Critica in semiotica estetica della Poesia “Prima del diluvio” di Vincenzo Ricciardi
La parola chiaroscurale del Ricciardi è luogo diveniente di consunzione al transito, al vacillare sbalzante, fra dimensione familiare ed estranea, lungo il filato che inarrestabilmente getta alle cose, in una tensione
di ricerca dell’uomo, desostanziato da se stesso, relazionale all’alterità, sempre traslato dalla vita instante, all’apparenza orfana della propria origine e condannato al segno che aggetta alla soglia mai pienamente dischiusa dell’oltre, all’oblio, alle acque della nascita, della morte.
strade
Il raggio che la guglia interrompe,
la breve ombra della nube:
è il tuo stupore questa memoria viva
che cresce e sopra i muri con amore furente
s’avventa lieve e taglia
piazze e strade e canali, avvinghiata
a una spirale
fragile, a una voce
trasparente, ah come si riflette
il suo canto d’argento nel sole
come si volge e di sé copre ed ammanta
ogni parola cessata, ogni porzione di tempo:
queste preghiere
passano accanto al destino e lo delimitano.
Alzati dunque anche tu
senti come è leggero il cielo quando le nostre braccia lo attraversano.

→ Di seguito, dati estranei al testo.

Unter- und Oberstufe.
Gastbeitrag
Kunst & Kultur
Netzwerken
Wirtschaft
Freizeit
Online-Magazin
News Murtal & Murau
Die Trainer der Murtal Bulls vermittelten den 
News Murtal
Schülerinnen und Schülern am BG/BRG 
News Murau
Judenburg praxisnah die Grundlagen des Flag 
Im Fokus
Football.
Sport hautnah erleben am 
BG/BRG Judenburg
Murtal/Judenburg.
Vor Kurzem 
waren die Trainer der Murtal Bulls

Critica in semiotica estetica della Poesia “strade” di Vincenzo Ricciardi
Continua, la parola del Ricciardi è il movimento archetipico, che abita e sposa il molteplice divenire formale e alimenta la meraviglia dell’uomo. Allora le strade si fanno raggi e memorie e voci e vento e senso oltre le parole e tempo oltre il tempo e preghiere d’eternità. È la sinestesia che vince ogni restrizione di spazio in amanti braccia tese, al moto irrefrenabile della poesia, che sconvolge anche l’immobile fermezza legiferate del destino.